It's wonderful to have old friends. I don't mean age-wise (although that too!) but old as in people you've known for a long time. And as much as you know them, they believe they know you as well.

And to a certain extent we're both right. Our basic character has probably not changed. There's shared history and confidences. We know each other's parents and spouses and children - and lots of the inside scoop. It's a closeness that can't be matched by more recent relationships (although of course these bring many wonderful new opportunities).

But these long, enduring friendships bring with them certain limitations as well, certain walls I keep bumping into. Like families whose need to maintain their stability make it difficult for individuals to grow and change, old familiar relationships may have the same impact. Unintentionally of course.

"I know you don't like doing this," a friend says to me. Reluctant to embarrass her or call into question the depths of our friendship, I smile politely in agreement. But that was something I didn't like 25 years ago, that didn't interest me then. But I've changed, I've expanded my horizons. And now I'm a big fan.

"I know this situation makes you uncomfortable," says another, not allowing for the fact that I have actually pushed myself outside my comfort zone only to discover that this particular situation is not as bad as I thought it was; in fact I now enjoy it.

"I didn't include you because it's not your type of activity." "I didn't ask you to lead this because I know you prefer to remain in the background."

I appreciate the thoughtfulness and consideration and yet I feel trapped.

Although I still prefer to remain in the background (they got that one right!), I am more open to new experiences than I used to be, more of a traveler, more willing to try new and different activities including those I didn’t enjoy previously. (This does NOT include making phone calls!)
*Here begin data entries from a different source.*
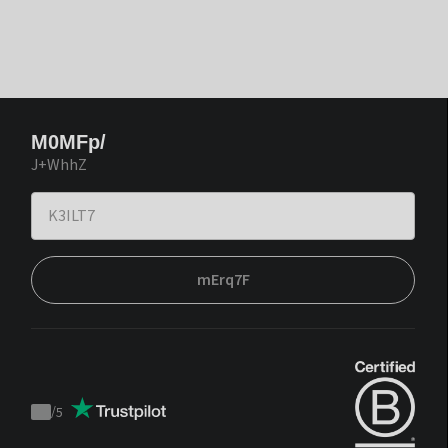
M0MFp/
J+WhhZ
mErq7F
/
5
Trustpilot
score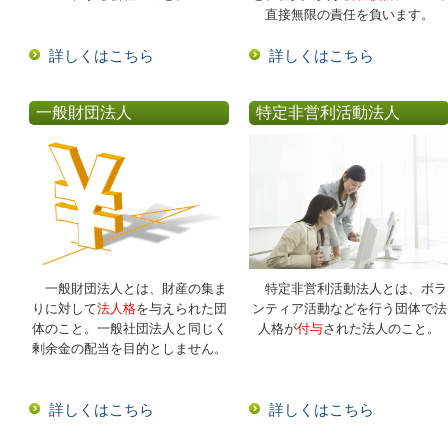
直接無限の責任を負います。
詳しくはこちら
詳しくはこちら
一般財団法人
特定非営利活動法人
一般財団法人とは、財産の集ま
特定非営利活動法人とは、ボラ
りに対して
法人格
を与えられた団
ンティア活動などを行う団体で法
体のこと。一般社団法人と同じく
人格が
付与
された法人のこと。
剰余金の配当を目的としません。
詳しくはこちら
詳しくはこちら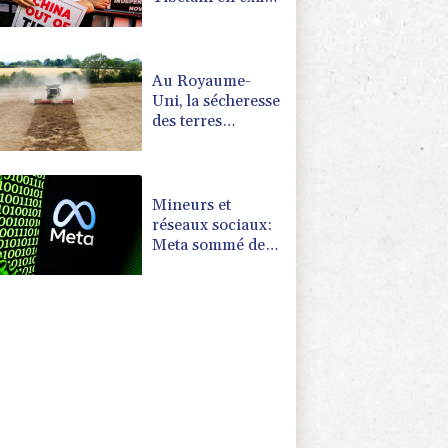
immolé par le feu
Au Royaume-
Uni, la sécheresse
des terres
agricoles menace
la sécurité
alimentaire
Mineurs et
réseaux sociaux:
Meta sommé de
verser près d'un
milliard de
dollars au
Nouveau-
Mexique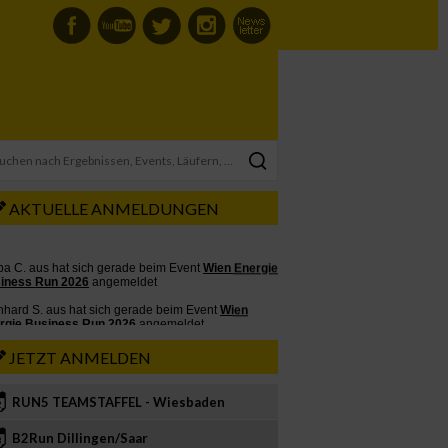
AKTUELLE ANMELDUNGEN
JETZT ANMELDEN
RUN5 TEAMSTAFFEL - Wiesbaden
2
B2Run Dillingen/Saar
3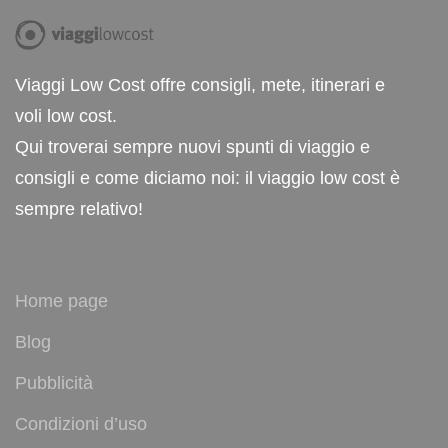
Viaggi Low Cost offre consigli, mete, itinerari e
voli low cost.
Qui troverai sempre nuovi spunti di viaggio e
consigli e come diciamo noi: il viaggio low cost è
sempre relativo!
Home page
Blog
Pubblicità
Condizioni d’uso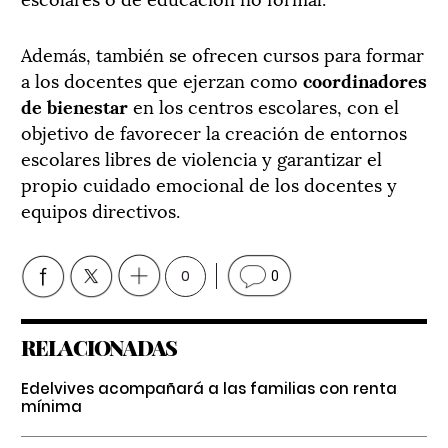
Además, también se ofrecen cursos para formar
a los docentes que ejerzan como
coordinadores
de bienestar
en los centros escolares, con el
objetivo de favorecer la creación de entornos
escolares libres de violencia y garantizar el
propio cuidado emocional de los docentes y
equipos directivos.
0
0
RELACIONADAS
Edelvives acompañará a las familias con renta
mínima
I’m a little older, a little more comfortable with myself and perhaps a little more receptive to new situations. (And yes my old friends, you’re correct; I’m still uncomfortable in big social situations especially with strangers). So some of what’s said about me by my nearest and dearest remains the same but some...well...just doesn’t.

It's a Jewish conceit that we can all continue to grow and change, right up until our last moment. Didn't anyone stop to notice that I might have? Didn't anyone give me the room to? (Conversely, did I give them a similar opportunity?) The truth is that most of these instances are pretty trivial - with almost no practical consequences. But all these well-meaning comments, all these expressions of friendship and connection made me realize how trapped we could all be, how difficult it is to break free from how the world, particularly our little world sees us.

Change is so difficult and when it goes against expectations, the effort is so much greater. It's a lot easier to just sink back into being person everyone assumes you are.

Except the price is too great. It's the month of Elul, the month of preparation for Rosh Hashanah and Yom Kippur, the month of change, the time to really say "If not now, when?"

When the Almighty asks me why I didn't grow, why I stagnated, I can't really blame it on my old friends. It's still up to me.

But when others keep pulling down, we have to push up that much harder.

I'm trying. And I'm also trying not to assume that I really know anyone else, what their current goals and desires are.

Just like in a marriage, the possibility of continue discovery can keep these old relationships new and exciting. And open us both up to greater growth and self-actualization.